Menurut LBH Makassar, terdapat lahan masyarakat yang belum diganti rugi, penerima ganti rugi yang salah sasaran, dan ketidakjelasan objek-objek pengadaan tanah. Sehingga menimbulkan gejolak di masyarakat.
"Kami melihat proses pengadaan tanah ini dilakukan secara tertutup dan tidak partisipatif. Akibatnya, proses pengadaan tanah ini menuai banyak persoalan, banyak masyarakat yang protes karena proses ganti rugi lahan bermasalah," tutur pengacara publik LBH Makassar, Ady Anugrah, dalam keterangan tertulis, Minggu, (21/8/2022).
Ady menjelaskan, BPN Wajo seharusnya membuka peta lokasi pengadaan tanah dan peta bidang tanah dalam megaproyek Bendungan Paselloreng agar prosesnya bisa lebih transparan.

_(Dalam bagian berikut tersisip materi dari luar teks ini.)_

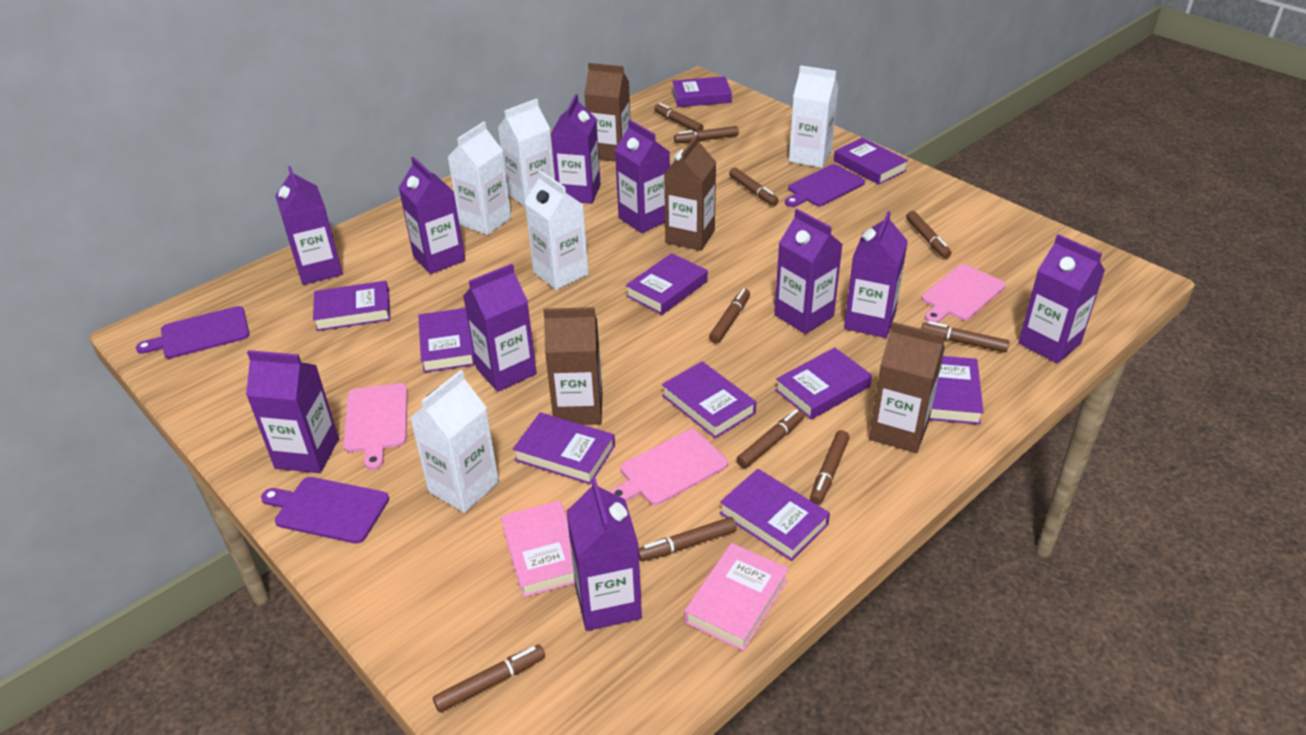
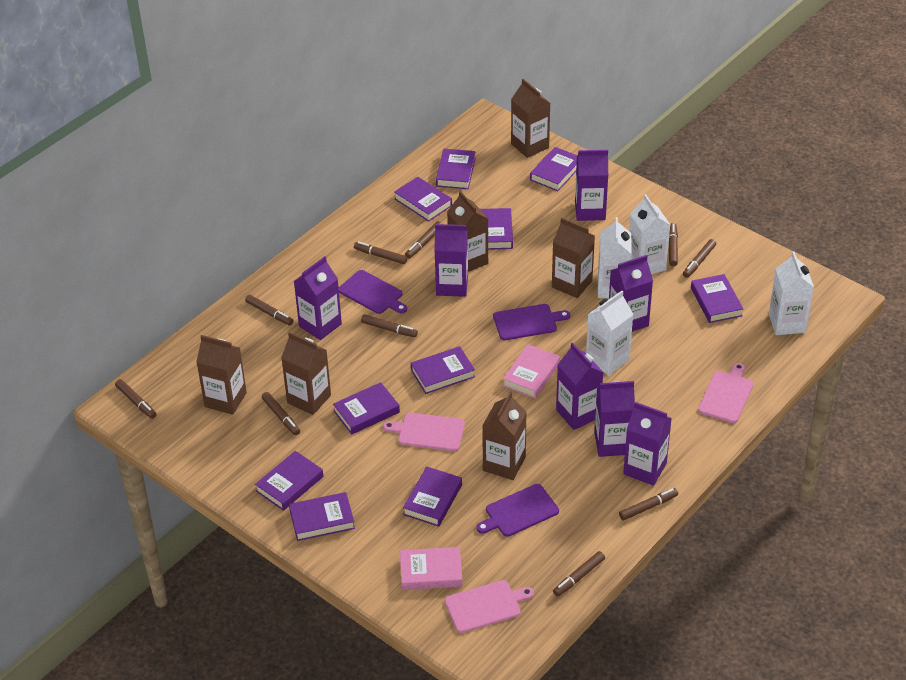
brown carton: 4 -> 6
purple carton: 10 -> 7
white carton: 5 -> 4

"Kami menantang BPN Wajo membuka peta lokasi pengadaan tanah, peta bidang tanah, menjelaskan objek mana saja yang masuk pembebasan dan siapa subjeknya sehingga semua menjadi terang dan jelas," pungkas Ady.
LBH Makassar menilai, tata kerja panitia pelaksana pengadaan tanah harusnya mengacu pada Undang-undang Nomor 2 Tahun 2012 Tentang Pengadaan Tanah Bagi Pembangunan Untuk Kepentingan Umum.
Di mana dalam Pasal 2 Undang-undang tersebut, berbunyi pengadaan tanah untuk kepentingan umum harus dilaksanakan berdasarkan asas keadilan, keterbukaan dan keikutsertaan.
Selain itu, masalah pengadaan tanah untuk kepentingan umum juga diatur dalam Peraturan Menteri Agraria dan Tata Ruang Nomor 19 Tahun 2021.